Not surprisingly, the contract has produced some dissension. Two of seven school board members and about 25 percent of the teachers voted against the pact. And some parents have voiced concern that it doesn’t guarantee them a spot on the councils.

“Our site-based decisionmaking policy is very clear that all stake-holders must be involved as full partners, and the current MCEA contract doesn’t do that,” says Mona Signer, a board member who voted against the agreement. Signer also argues that despite its emphasis on accountability, the contract doesn’t include real consequences should the school councils or their members fail to achieve their goals.

Many of the objections Simon has had to address in recent weeks have come from his own members. “I’m not sure people haven’t been taken a little off guard,” says Alice McGinnis, an elementary school music teacher who voted for the contract. “We knew something different was being negotiated, but I don’t think anybody fathomed this much. There’s a sense in which we’re playing catch up, and everyone is nervous about the nuts and bolts.”

Since the February vote, union leaders have been visiting small groups of teachers to make sure they understand how the contract is supposed to work. Repeatedly, teachers ask how they’ll find time to participate on councils and what will happen if their principals don’t cooperate.

John Wehrle, a high school history teacher, says the union should have concentrated more on getting a better compensation package—the pact includes a modest 2.4 percent raise—than an agreement that gives teachers new management responsibilities. “The council concept is a nice idea, but it’s just a secondary issue,” says Wehrle, a 30-year district veteran who voted against the contract. “Unions are a way to protect people who don’t have any other protection from management’s whim.”
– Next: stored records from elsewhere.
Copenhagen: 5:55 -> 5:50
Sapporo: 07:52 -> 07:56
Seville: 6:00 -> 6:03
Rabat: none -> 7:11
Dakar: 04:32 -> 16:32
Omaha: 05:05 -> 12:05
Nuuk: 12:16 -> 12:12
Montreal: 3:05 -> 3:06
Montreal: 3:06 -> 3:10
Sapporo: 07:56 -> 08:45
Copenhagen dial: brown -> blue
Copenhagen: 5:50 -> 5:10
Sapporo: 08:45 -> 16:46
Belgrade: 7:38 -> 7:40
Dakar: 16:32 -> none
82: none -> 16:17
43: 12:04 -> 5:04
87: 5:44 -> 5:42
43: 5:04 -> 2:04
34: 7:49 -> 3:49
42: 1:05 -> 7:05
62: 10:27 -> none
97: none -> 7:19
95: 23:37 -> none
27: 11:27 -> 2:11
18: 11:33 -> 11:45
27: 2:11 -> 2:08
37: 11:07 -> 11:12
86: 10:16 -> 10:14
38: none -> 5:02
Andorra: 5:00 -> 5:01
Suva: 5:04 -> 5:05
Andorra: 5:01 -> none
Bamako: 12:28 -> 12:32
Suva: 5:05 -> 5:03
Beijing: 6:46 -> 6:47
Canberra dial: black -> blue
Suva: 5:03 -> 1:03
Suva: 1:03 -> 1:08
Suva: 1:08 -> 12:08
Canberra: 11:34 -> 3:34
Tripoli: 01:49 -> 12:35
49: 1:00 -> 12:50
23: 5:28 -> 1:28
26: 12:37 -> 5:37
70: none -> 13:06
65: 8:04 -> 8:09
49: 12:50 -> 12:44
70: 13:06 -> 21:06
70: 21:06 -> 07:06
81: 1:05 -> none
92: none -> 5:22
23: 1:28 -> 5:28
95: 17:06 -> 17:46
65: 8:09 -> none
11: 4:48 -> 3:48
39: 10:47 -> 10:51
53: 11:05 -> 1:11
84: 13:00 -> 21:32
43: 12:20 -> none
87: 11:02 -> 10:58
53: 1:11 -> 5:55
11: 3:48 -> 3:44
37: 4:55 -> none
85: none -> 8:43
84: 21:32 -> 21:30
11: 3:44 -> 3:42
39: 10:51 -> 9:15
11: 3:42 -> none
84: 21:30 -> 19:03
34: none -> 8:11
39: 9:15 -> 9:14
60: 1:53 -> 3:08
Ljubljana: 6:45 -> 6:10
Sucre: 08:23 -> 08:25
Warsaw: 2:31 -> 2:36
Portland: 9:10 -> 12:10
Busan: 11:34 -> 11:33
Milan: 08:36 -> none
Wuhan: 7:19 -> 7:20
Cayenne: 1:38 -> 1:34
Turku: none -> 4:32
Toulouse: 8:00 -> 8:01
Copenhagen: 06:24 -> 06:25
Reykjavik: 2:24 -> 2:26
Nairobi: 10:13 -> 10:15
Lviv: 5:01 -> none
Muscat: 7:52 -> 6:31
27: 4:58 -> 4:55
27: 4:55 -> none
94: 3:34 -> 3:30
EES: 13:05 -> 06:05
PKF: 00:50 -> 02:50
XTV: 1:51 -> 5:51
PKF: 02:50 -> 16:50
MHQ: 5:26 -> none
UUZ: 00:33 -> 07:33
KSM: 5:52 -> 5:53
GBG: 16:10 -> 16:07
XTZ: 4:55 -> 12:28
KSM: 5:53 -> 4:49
Simon is not surprised by such comments; he expected a mix of enthusiasm, confusion, and concern. He knows it will take more than a new contract to transform the way things are done in a district that employs more than 15,000 people. “Negotiating the contract was the easy part,” Simon says. “It’s one thing to put things into a document; it’s another to actually bring about a culture change away from a command-and-control management system.”